§ **ASSIGNMENT**: In the listing below, find every line containing "campaign" and copy it out.

_ _ _ _

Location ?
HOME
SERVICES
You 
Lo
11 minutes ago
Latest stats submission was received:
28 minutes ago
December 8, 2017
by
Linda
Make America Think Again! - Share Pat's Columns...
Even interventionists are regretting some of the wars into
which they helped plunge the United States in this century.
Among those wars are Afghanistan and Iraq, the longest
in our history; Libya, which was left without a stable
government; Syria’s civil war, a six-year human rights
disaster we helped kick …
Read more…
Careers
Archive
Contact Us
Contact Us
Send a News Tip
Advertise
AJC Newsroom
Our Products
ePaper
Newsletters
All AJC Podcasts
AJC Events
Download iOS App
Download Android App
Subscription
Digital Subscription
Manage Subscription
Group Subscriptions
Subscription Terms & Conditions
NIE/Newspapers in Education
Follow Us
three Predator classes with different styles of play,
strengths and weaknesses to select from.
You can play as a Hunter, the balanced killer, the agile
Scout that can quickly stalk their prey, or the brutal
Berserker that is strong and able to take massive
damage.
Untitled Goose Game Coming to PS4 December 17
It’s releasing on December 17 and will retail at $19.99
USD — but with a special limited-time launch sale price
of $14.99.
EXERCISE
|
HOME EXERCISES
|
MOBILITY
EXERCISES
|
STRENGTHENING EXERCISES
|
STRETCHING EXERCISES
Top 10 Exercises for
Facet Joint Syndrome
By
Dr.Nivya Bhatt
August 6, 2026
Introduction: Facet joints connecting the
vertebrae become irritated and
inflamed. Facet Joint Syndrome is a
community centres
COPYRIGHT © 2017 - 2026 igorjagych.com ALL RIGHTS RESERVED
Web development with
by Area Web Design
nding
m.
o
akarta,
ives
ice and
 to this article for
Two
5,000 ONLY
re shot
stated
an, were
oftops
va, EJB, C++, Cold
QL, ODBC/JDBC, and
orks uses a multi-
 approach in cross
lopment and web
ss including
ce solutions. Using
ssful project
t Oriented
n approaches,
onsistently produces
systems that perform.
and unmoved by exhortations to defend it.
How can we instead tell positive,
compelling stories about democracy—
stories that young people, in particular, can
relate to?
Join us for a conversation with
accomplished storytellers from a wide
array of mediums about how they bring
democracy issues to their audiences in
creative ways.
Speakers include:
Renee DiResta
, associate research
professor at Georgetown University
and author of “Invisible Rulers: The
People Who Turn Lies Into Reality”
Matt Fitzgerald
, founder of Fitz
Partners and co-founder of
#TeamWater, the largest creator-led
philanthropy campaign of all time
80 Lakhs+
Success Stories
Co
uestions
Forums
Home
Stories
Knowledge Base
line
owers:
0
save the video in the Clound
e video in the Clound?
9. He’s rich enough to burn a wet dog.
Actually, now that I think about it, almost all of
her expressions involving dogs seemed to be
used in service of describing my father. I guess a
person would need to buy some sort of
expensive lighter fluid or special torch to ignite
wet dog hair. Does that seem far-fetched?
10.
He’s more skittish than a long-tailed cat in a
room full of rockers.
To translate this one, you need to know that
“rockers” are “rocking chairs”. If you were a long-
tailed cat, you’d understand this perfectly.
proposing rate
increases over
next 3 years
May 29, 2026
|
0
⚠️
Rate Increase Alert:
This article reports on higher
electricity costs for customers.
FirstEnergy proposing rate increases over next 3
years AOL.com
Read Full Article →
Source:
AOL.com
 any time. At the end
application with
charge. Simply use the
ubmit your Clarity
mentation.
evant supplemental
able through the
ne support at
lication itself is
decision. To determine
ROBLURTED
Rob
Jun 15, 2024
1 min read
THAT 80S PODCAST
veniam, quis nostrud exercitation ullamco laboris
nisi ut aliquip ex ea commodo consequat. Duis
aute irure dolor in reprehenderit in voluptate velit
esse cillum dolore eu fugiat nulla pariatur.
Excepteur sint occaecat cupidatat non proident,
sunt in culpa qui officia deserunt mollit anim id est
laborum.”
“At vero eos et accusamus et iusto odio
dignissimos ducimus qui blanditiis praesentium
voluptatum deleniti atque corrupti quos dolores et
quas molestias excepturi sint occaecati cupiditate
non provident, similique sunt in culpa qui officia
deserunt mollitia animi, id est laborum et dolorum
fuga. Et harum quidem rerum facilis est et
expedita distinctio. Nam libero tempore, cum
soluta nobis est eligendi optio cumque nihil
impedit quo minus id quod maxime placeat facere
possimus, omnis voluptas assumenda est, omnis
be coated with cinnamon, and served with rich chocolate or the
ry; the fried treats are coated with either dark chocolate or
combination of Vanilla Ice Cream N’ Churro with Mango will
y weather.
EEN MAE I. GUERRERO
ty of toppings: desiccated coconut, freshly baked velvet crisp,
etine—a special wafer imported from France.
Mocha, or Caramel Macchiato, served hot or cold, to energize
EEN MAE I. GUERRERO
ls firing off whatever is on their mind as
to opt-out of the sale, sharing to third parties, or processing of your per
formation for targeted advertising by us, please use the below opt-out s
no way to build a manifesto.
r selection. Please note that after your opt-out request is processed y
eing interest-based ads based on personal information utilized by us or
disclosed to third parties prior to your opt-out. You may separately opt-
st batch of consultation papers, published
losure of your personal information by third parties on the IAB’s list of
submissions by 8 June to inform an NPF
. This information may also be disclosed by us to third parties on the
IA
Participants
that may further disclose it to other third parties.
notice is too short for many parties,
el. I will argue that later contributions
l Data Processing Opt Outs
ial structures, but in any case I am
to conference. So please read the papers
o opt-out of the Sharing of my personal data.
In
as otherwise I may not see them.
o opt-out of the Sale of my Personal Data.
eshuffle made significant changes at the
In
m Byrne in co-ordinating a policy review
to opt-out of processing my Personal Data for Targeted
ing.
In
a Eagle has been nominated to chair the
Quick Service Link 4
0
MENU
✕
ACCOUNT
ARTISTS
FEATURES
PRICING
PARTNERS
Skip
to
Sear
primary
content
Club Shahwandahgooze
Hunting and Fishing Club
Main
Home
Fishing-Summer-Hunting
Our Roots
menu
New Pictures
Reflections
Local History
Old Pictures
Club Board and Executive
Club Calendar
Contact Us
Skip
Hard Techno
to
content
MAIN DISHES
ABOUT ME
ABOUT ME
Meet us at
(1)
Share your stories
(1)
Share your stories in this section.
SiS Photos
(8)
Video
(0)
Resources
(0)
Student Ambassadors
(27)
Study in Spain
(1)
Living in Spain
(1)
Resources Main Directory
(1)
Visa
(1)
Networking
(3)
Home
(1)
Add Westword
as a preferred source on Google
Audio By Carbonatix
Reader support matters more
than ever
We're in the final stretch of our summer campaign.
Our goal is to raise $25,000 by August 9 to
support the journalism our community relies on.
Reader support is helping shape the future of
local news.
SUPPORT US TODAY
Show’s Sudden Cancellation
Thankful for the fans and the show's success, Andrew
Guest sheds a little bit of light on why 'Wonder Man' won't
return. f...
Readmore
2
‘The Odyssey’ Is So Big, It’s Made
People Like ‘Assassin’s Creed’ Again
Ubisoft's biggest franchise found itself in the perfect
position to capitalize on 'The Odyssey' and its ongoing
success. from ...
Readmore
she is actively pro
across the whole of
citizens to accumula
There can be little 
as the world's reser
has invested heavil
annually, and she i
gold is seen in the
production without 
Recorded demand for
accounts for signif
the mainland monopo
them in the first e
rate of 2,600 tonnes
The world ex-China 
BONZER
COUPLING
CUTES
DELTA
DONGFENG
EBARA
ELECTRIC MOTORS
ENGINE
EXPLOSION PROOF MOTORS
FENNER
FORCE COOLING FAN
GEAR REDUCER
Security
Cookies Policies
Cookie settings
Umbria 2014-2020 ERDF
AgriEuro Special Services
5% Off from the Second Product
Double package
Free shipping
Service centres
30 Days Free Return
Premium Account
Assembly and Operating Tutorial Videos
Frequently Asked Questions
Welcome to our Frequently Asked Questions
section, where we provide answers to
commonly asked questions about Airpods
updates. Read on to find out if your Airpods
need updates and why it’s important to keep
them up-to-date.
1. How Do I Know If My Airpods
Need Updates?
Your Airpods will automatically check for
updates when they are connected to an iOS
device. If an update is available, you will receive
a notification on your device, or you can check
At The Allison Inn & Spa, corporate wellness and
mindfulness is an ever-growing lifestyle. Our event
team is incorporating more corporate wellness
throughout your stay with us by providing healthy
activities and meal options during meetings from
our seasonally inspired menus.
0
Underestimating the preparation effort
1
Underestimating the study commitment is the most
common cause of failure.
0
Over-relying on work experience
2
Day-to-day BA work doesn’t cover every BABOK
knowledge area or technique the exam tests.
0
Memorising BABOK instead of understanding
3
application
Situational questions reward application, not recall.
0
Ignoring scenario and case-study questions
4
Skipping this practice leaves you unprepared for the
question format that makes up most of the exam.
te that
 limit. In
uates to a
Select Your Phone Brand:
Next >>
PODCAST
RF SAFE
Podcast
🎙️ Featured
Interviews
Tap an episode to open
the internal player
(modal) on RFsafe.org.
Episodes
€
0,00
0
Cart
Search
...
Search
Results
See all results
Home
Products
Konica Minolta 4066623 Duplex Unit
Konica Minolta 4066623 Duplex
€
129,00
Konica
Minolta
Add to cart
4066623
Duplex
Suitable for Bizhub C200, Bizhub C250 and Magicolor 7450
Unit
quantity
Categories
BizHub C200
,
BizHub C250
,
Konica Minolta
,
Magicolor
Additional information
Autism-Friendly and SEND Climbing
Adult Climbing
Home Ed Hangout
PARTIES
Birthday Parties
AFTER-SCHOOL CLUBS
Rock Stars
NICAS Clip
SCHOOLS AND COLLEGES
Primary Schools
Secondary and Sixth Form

_ _ _ _

§ **SOLUTION FOR THIS EXERCISE**:
philanthropy campaign of all time
We're in the final stretch of our summer campaign.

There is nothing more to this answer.